We got there at 8:30am. The taxi dropped us off on the road and from there, we walked straight up the side of the road to the village. It was very steep and the view was spectacular: deep mountain gorges everywhere even though I couldn’t see any of the peaks. An elderly woman of 60 who looked completely Chinese, showed us carpets, a wool sweater and some throws she made from wool. The wool was obtained from the 50 sheep she owned and they are sheared twice a year. Most of the people in the village were not there as they had gone off to work in the mountains. We visited another very old woman in her house and she also looked very Chinese. Soon, many young women came around as they had heard that Kiran and Sandhya were visiting. None of the young girls looked completely Chinese like the old women. The young looked either mixed or completely Indian. They told me that the border between India and China closed in 1962 and there was no more contact after that. Before 1962, there had always been trade and exchanges between villages of the Niti valley and the villages on the other side of the border (as both sides were of the same Indo-Tibetan ethnic group). A man whose father was a trader told me that each person who traded had a “partner” on the other side of the border. You and your partner carried the same talisman (or matching object) so that whenever and wherever people meet up to trade, you can recognize your partner by matching your talisman to his. He told me this with great nostalgia for the days gone by. All exchanges ceased when the border closed. Perhaps that is why only the older generation looked Chinese. They all have such beautiful faces but everyone of them looked like they were from a different ethnic group. I asked and they said they were all from the same village except for one girl who is from a neighbouring village.

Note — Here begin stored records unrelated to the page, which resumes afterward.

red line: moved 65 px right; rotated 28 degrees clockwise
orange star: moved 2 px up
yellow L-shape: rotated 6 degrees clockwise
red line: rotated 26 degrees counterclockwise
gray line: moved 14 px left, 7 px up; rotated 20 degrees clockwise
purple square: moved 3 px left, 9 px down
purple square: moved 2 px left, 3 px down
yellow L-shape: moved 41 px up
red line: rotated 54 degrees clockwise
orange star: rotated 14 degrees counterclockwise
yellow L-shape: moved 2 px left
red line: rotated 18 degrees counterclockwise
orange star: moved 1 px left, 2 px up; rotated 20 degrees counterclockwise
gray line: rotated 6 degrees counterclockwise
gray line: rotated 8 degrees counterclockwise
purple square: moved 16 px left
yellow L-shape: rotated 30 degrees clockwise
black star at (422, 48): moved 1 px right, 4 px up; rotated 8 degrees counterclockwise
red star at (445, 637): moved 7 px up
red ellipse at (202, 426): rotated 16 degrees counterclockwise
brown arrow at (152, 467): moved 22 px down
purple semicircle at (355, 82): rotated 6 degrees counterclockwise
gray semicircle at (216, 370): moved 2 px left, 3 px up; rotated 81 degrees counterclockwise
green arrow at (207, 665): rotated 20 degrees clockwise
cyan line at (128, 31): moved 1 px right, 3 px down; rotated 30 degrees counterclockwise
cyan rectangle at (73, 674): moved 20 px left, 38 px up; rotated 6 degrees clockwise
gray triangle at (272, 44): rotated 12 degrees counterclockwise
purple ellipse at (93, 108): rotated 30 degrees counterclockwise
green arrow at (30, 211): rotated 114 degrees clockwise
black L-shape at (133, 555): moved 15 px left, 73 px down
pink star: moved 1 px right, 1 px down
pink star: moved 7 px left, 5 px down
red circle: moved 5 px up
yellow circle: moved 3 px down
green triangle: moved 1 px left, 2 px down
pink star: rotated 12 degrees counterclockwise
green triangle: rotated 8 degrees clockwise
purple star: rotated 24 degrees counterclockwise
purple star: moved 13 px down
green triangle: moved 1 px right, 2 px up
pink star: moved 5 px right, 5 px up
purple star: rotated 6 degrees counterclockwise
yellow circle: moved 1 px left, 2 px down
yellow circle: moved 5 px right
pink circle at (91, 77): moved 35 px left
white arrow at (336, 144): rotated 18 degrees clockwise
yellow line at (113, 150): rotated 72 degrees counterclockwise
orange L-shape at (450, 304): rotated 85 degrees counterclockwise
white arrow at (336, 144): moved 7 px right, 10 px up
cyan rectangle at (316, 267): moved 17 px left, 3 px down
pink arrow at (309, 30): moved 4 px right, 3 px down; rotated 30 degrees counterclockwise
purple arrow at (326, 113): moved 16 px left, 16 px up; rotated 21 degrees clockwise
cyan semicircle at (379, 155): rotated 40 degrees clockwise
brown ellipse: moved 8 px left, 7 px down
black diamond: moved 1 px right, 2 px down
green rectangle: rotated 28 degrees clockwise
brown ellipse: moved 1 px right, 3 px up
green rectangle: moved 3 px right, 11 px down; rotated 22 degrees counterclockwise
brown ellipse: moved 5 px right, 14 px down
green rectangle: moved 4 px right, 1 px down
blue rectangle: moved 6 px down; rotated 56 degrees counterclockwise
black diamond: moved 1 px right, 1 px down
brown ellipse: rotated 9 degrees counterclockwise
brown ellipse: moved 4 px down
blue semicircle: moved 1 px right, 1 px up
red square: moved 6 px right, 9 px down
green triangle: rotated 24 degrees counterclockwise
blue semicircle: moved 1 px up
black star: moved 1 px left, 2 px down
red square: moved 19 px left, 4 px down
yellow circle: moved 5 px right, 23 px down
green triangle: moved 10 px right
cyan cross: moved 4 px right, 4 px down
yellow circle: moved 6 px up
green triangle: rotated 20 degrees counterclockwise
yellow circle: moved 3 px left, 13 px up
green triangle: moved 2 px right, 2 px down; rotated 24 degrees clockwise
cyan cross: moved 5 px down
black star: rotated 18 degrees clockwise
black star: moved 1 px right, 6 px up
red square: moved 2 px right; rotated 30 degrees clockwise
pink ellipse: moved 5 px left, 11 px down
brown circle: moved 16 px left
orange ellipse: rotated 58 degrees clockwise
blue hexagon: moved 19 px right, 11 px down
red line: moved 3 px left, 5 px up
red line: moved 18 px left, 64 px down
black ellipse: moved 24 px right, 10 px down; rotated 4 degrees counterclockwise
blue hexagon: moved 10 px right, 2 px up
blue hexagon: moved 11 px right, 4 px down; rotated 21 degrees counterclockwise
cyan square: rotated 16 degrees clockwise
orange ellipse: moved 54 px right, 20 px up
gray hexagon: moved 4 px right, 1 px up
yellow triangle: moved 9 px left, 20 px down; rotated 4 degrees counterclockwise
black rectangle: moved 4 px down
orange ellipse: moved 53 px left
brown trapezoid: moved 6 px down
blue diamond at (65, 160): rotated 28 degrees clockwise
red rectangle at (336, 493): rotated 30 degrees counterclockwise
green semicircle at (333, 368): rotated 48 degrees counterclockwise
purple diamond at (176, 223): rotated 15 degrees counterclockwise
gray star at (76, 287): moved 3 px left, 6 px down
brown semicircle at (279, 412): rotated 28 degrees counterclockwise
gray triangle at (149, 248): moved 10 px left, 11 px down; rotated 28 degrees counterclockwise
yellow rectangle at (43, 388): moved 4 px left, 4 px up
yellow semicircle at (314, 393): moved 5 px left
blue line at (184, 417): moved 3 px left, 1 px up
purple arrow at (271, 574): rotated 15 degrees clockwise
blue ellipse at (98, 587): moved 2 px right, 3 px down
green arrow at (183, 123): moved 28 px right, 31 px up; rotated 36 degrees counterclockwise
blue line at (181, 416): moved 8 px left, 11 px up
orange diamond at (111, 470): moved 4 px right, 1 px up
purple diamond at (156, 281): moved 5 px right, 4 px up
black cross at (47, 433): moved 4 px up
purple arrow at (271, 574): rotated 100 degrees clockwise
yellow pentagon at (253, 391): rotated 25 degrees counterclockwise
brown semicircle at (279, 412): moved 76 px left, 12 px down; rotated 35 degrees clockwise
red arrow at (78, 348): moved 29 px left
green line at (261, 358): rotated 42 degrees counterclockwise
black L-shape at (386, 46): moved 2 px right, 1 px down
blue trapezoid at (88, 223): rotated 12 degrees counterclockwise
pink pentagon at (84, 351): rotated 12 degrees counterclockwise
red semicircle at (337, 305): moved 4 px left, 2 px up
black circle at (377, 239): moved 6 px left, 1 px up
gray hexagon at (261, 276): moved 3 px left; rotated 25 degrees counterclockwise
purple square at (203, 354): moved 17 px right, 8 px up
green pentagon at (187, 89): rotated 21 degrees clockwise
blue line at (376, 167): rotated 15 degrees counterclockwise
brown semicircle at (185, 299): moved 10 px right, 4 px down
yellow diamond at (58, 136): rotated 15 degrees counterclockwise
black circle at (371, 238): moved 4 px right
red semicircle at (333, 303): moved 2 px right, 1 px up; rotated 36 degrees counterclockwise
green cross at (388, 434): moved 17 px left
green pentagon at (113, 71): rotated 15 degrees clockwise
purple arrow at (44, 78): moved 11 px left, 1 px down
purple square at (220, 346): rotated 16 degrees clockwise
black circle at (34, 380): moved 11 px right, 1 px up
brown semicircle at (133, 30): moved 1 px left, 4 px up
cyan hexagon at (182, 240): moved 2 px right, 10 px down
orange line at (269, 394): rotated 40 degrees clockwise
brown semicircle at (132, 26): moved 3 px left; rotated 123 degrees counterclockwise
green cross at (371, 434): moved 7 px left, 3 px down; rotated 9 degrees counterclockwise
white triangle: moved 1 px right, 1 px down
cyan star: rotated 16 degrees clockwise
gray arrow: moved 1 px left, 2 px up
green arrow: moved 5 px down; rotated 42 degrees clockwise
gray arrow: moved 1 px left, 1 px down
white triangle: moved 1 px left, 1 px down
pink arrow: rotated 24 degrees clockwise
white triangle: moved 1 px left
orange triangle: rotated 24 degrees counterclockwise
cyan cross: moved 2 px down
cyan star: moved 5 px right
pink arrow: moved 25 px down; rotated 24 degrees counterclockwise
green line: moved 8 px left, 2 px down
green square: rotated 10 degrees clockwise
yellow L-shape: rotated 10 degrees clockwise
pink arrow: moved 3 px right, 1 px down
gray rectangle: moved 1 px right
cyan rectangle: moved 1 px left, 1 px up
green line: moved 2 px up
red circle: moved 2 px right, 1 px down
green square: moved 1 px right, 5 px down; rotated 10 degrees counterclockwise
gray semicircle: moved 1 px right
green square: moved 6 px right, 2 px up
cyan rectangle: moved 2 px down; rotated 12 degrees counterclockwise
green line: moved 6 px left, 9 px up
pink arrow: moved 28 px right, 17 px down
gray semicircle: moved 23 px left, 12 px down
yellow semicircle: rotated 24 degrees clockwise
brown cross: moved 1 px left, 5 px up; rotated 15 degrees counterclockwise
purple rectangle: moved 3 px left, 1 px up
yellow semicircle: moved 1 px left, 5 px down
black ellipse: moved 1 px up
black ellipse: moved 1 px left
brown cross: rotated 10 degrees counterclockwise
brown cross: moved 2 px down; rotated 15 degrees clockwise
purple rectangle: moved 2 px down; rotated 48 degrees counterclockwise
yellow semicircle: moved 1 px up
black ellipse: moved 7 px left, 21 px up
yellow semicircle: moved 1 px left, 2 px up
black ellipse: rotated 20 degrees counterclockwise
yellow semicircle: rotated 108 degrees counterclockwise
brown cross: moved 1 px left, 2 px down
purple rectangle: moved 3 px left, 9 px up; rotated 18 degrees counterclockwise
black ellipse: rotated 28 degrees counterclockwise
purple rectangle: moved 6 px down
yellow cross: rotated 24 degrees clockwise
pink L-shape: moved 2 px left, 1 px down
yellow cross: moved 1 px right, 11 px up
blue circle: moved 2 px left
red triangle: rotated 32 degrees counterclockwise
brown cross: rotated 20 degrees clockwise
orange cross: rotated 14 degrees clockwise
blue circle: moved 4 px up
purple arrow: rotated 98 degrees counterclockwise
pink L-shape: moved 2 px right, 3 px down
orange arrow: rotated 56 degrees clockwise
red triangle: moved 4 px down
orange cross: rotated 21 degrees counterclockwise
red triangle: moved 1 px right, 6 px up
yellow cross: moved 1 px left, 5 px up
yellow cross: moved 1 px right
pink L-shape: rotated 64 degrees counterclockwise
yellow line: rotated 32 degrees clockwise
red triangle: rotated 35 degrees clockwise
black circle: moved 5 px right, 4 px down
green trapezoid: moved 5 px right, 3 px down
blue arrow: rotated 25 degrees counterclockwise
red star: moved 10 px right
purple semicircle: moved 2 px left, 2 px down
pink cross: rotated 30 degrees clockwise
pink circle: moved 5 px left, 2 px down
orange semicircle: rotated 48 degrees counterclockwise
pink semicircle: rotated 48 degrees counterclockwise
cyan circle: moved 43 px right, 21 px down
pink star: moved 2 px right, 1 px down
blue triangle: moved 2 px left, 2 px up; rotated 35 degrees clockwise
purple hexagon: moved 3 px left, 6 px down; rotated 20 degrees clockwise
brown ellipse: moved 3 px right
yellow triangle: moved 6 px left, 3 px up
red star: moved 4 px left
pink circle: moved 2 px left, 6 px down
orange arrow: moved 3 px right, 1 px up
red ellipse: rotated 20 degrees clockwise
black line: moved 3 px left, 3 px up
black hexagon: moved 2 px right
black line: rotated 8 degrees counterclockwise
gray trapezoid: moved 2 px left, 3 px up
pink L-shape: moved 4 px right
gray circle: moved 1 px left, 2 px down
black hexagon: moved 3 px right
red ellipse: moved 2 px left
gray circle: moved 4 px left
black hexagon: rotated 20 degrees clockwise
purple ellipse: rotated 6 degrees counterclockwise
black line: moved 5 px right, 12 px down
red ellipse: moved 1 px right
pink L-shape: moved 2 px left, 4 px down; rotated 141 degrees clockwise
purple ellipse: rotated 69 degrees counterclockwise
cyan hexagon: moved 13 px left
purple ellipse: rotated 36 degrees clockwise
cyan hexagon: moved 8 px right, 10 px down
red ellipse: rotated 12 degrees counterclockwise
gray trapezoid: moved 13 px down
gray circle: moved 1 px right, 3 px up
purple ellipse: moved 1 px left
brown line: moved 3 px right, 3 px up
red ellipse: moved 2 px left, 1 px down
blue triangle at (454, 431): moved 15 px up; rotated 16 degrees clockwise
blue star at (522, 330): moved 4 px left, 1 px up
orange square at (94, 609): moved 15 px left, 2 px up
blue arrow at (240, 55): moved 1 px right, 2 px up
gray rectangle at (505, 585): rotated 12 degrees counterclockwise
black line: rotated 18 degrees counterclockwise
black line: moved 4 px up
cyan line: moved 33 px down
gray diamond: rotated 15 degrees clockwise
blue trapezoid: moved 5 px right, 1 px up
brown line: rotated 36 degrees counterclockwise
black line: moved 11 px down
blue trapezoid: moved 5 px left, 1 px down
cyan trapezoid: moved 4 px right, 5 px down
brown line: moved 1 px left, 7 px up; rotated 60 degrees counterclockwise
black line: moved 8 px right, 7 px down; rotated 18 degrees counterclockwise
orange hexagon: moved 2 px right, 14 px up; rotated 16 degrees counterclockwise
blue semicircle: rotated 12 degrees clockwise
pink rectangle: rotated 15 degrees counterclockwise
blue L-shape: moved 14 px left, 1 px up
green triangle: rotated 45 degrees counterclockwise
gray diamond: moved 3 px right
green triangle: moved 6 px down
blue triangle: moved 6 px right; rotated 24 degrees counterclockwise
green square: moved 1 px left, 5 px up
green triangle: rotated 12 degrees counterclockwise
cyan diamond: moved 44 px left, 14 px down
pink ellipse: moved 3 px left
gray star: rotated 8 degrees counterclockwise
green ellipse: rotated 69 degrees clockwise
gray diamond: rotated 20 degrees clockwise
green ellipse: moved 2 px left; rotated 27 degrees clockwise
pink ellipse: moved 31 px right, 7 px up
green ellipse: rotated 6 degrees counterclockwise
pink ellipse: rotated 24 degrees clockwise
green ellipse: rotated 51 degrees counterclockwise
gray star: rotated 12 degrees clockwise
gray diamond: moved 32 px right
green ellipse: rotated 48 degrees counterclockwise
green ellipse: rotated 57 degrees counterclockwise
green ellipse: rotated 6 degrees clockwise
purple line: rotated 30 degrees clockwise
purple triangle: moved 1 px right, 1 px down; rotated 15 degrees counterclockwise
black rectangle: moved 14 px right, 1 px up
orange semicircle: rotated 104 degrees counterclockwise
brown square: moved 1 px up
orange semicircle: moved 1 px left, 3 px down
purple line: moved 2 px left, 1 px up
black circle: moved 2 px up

In the past few years, they started to pick the root of a plant in the grasslands up in the mountains above the treeline because there were buyers who were willing to pay 1 million Rs per kilo. Around May 10, they will go up to the grasslands where there may still be snow, and they will stay there till July to pick the roots. Some will come down around May 20 for the harvest and then return to the grasslands. A few of the girls said that they love it up in the grasslands, it’s their favourite place to be. The older Chinese-looking woman asked me, why don’t you join them in the grasslands and help with the picking? *@!#%#!@&*!! I was SOOOO pissed that I already bought my plane ticket for May 6.

From Joshimath, I took the cableway to Auli as I wanted to see Nanda Devi. Of course, I saw nothing as it was all hazy but someone showed me a photo of her. I walked down instead of taking the cableway. On the way down, I saw rock climbing routes that were numbered. The forest was so beautiful with lots of oak, pine and cypress. A guy on a motorbike stopped to tell me that I didn’t have to follow the road for cars down, the footpath is a huge shortcut as it goes straight down while the asphalt road is very winding. He looked like somebody straight out of Bolivia, it was crazy! I found the shortcut and got back down in about an hour and 45 min. It was an awesome hike! A must for anyone visiting Auli.